Denkmal Freundschaft der Völker
Palina hat mir dann noch den Sinn des Denkmals erklärt: dass Russland zu allen Leute freundlich ist und Sie willkommen heißt. Russland wird von außen sicher sehr unterschiedlich wahrgenommen, vor allem wenn die internationale Politik das einzige ist, was man kennt. Mir scheint das mit der Freundschaft der Völker inzwischen als ein wesentliches Merkmal der Menschen hier zu sein, die genau das leben und auch ausdrücken.
Ich habe Polina und ihre Oma auch nach der Präsi kennengelernt! Sie sind wirklich sehr sehr nette Leute! Freue mich, dass ihr euch noch in Sibirien getroffen habt!
P.S. hab in Moskau an der Russischen Universität für Völkerfreundschaft studiert)))))
Hallo Ekaterina,
War das mit der Völkerfreundschaft dann von mir richtig dargestellt? Kannst du dazu mehr sagen? Insbesondere interessiert mich das bezüglich Land und Leuten, weniger bzgl. Politik
LG Christian
Hallo Christian,
ich glaube, solche Denkmäler sind eher eine Ausprägung davon, was das Thema „Völkerfreundschaft“ in der sowjetischen Zeit bedeutete. UdSSR hat in sich ja nicht nur 15 sowjetische Republiken vereinigt, aber auch viele andere Länder unterstützt. Naja, diese Unterstützung hatte einen starken politischen Hintergrund, aber gut war die auch.

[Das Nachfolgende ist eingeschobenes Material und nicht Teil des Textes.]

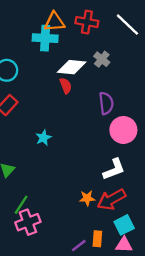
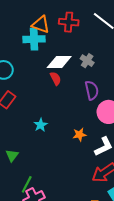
orange triangle: (54, 22) -> (41, 25), turned 30
gray cross: (102, 59) -> (87, 61), moved
orange star: (87, 198) -> (80, 135), moved

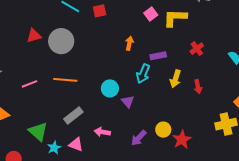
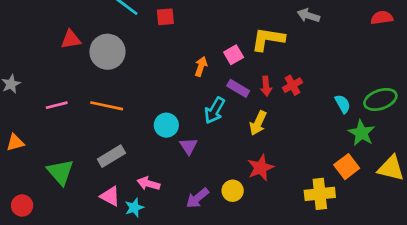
pink square: (151, 14) -> (234, 55), moved
purple rectangle: (158, 56) -> (238, 88), turned 35
red arrow: (198, 87) -> (266, 86), moved
red star: (182, 140) -> (261, 168), moved
cyan star: (54, 148) -> (134, 208), moved

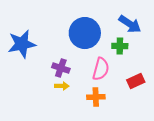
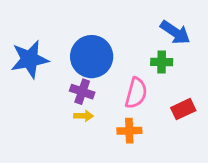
blue circle: (85, 33) -> (92, 57), moved

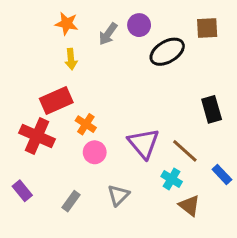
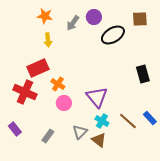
brown line: (185, 151) -> (128, 121), moved
cyan cross: (172, 179) -> (102, 121), moved
brown triangle: (189, 206) -> (99, 140), moved

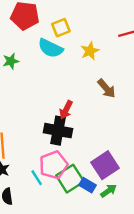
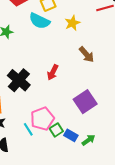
black cross: (58, 131) -> (19, 80), moved, turned 30
purple square: (105, 165) -> (85, 102), moved
green square: (70, 179) -> (56, 130), size x0.6

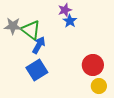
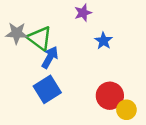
blue star: (70, 21) -> (103, 41), moved
red circle: (93, 65) -> (110, 96), moved

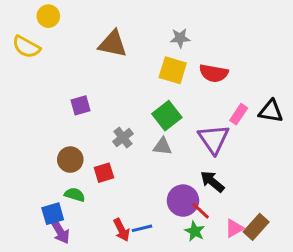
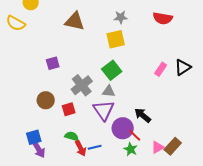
yellow square: (173, 70) -> (116, 39), turned -30
red semicircle: (214, 73) -> (163, 18), moved
black triangle: (271, 111) -> (183, 67), turned -42
gray cross: (123, 138) -> (82, 85), size x1.5
purple triangle: (214, 139) -> (104, 110), moved
green semicircle: (75, 195) -> (72, 136), moved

Z.B. meine Uni wurde1960 gegründet, um die Studenten von den frisch dekolonisierten afrikanischen Ländern einzuladen und auszubilden. Das finde ich auch heute sehr toll, weil einige ehemalige Kommilitone von mir kaum andere Möglichkeiten haben eine gute und kostengünstige Ausbildung in ihren Heimatländer zu bekommen.
Hast du in Moskau WDNH (ВДНХ – Ausstellung der Volkswirtschaftlichen Errungenschaften der UdSSR (WDNCh) besucht? Da kann kann man diese Atmosphere der Völkerfreundschaft besonders gut erleben))
Aber ich würde sagen, dass heute Russland nicht so offen und freundlich für die anderen Völker ist. Diese Völkerfreundschaftpolitik ist leider schon vorbei…
LG
Ekaterina
Ja, Freundschaft der Völker – und der Menschen = Bruderschaft der Menschheit – dann bräuchten wir uns nicht mehr einzuschliessen – denn im Herzen sind alle gleich – egal welche Religion, Rasse oder Hautfarbe.